A look back at the career of the Oscar-winning Oregonian filmmaker and master of stop-motion animation, who has died at 70.

The innovative Portland filmmaker Will Vinton, best known for his iconic work with stop-motion animation, died on Thursday, October 5, at the age of 70, following a 12-year battle with multiple myeloma. Vinton was the first Oregonian to win an Oscar, and his company, Will Vinton Studios, served as a laboratory, training ground, and creativity magnet for a generation of Portland artists. His legacy survives today in the form of Laika Studios, which has taken stop-motion work to new technological and commercial heights, though not without some controversy along the way. I never had a chance to meet Vinton more than in passing, but if the testimonials and condolences that have emerged over the last few days are anything to go by, his was a genuinely generous soul. His bald head, bushy handlebar mustache, and twinkling eyes denoted a spirit that was independent, mischievous, and bold, even while working in the potentially stifling world of corporate advertising.
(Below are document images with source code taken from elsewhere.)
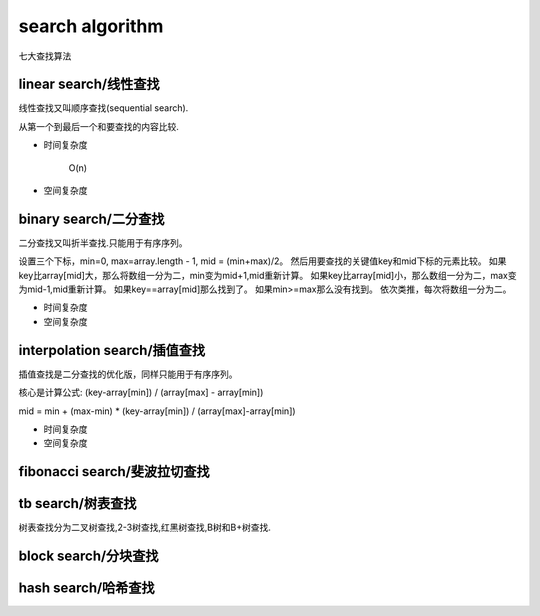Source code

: .. _searchalgorithm:

search algorithm
================

七大查找算法


linear search/线性查找
-----------------------

线性查找又叫顺序查找(sequential search).

从第一个到最后一个和要查找的内容比较.

* 时间复杂度

    O(n)

* 空间复杂度


binary search/二分查找
----------------------

二分查找又叫折半查找.只能用于有序序列。

设置三个下标，min=0, max=array.length - 1, mid = (min+max)/2。
然后用要查找的关键值key和mid下标的元素比较。
如果key比array[mid]大，那么将数组一分为二，min变为mid+1,mid重新计算。
如果key比array[mid]小，那么数组一分为二，max变为mid-1,mid重新计算。
如果key==array[mid]那么找到了。
如果min>=max那么没有找到。
依次类推，每次将数组一分为二。

* 时间复杂度

* 空间复杂度


interpolation search/插值查找
-----------------------------

插值查找是二分查找的优化版，同样只能用于有序序列。

核心是计算公式:  (key-array[min]) / (array[max] - array[min])

mid = min + (max-min) * (key-array[min]) / (array[max]-array[min])

* 时间复杂度

* 空间复杂度


fibonacci search/斐波拉切查找
-----------------------------


tb search/树表查找
------------------

树表查找分为二叉树查找,2-3树查找,红黑树查找,B树和B+树查找.


block search/分块查找
---------------------


hash search/哈希查找
--------------------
Will Vinton in 2017. Photo: K.B. Dixon.

The individual personalities of each of the California Raisins, the in-your-face anarchy of The Noid, and the wistful moments of confused awe experienced by the drunk museum-goer in “Closed Mondays” all seem to stem from an aspect of Vinton himself. Even after his creations became nationwide obsessions, and when his company’s landmark headquarters in Northwest Portland buzzed with activity, there was always the feeling that the work that emerged sprang, at its core, from one especially fertile brain. Needless to say, that’s not the impression one gets, for better or for worse, from the vast majority of the animation on movie screens today. (Television may be another matter.)